### [TASK DIRECTIONS]
Write out the listing below word for word, from its first line up to and including the line that contains "voitures sont de".

### [RECORDS FOR THE TASK]

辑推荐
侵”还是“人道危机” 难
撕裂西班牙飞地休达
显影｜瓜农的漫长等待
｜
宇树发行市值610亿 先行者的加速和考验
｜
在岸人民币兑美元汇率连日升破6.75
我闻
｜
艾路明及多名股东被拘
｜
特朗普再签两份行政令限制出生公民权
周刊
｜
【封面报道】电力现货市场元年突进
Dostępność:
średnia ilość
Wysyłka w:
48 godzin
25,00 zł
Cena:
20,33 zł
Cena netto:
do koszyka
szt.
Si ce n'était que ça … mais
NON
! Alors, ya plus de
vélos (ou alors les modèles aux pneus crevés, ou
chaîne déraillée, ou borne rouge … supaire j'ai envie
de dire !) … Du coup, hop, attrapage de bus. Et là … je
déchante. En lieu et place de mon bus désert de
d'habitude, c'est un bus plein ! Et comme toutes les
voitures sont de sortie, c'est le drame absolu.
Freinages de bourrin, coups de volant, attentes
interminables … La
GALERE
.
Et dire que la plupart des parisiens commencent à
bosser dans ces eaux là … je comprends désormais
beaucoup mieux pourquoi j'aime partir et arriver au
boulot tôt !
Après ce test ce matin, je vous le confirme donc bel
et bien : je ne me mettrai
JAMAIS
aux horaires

### [ANSWER FOR THIS EXERCISE]
辑推荐
侵”还是“人道危机” 难
撕裂西班牙飞地休达
显影｜瓜农的漫长等待
｜
宇树发行市值610亿 先行者的加速和考验
｜
在岸人民币兑美元汇率连日升破6.75
我闻
｜
艾路明及多名股东被拘
｜
特朗普再签两份行政令限制出生公民权
周刊
｜
【封面报道】电力现货市场元年突进
Dostępność:
średnia ilość
Wysyłka w:
48 godzin
25,00 zł
Cena:
20,33 zł
Cena netto:
do koszyka
szt.
Si ce n'était que ça … mais
NON
! Alors, ya plus de
vélos (ou alors les modèles aux pneus crevés, ou
chaîne déraillée, ou borne rouge … supaire j'ai envie
de dire !) … Du coup, hop, attrapage de bus. Et là … je
déchante. En lieu et place de mon bus désert de
d'habitude, c'est un bus plein ! Et comme toutes les
voitures sont de sortie, c'est le drame absolu.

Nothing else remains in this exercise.